Task to carry out.
Each entry needs to be repeated exactly, with nothing added or removed.

▼▼▼

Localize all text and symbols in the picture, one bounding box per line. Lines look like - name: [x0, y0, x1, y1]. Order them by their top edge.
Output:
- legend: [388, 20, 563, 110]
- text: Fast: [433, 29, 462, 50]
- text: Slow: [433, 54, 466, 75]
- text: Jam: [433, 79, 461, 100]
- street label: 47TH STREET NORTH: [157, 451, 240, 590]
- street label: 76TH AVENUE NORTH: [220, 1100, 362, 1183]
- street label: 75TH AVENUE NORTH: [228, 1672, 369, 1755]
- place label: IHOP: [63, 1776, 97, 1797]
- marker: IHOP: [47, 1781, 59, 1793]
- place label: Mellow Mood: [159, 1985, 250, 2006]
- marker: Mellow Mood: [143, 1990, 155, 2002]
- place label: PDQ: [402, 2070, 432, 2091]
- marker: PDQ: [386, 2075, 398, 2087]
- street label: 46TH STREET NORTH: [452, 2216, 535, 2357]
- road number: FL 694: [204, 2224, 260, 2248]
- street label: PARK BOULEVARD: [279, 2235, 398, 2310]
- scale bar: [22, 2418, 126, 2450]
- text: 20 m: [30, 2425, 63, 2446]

▲▲▲

Problem solution.
Localize all text and symbols in the picture, one bounding box per line. Lines look like - name: [x0, y0, x1, y1]. Order them by their top edge.
Output:
- legend: [388, 20, 563, 110]
- text: Fast: [433, 29, 462, 50]
- text: Slow: [433, 54, 466, 75]
- text: Jam: [433, 79, 461, 100]
- street label: 47TH STREET NORTH: [157, 451, 240, 590]
- street label: 76TH AVENUE NORTH: [220, 1100, 362, 1183]
- street label: 75TH AVENUE NORTH: [228, 1672, 369, 1755]
- place label: IHOP: [63, 1776, 97, 1797]
- marker: IHOP: [47, 1781, 59, 1793]
- place label: Mellow Mood: [159, 1985, 250, 2006]
- marker: Mellow Mood: [143, 1990, 155, 2002]
- place label: PDQ: [402, 2070, 432, 2091]
- marker: PDQ: [386, 2075, 398, 2087]
- street label: 46TH STREET NORTH: [452, 2216, 535, 2357]
- road number: FL 694: [204, 2224, 260, 2248]
- street label: PARK BOULEVARD: [279, 2235, 398, 2310]
- scale bar: [22, 2418, 126, 2450]
- text: 20 m: [30, 2425, 63, 2446]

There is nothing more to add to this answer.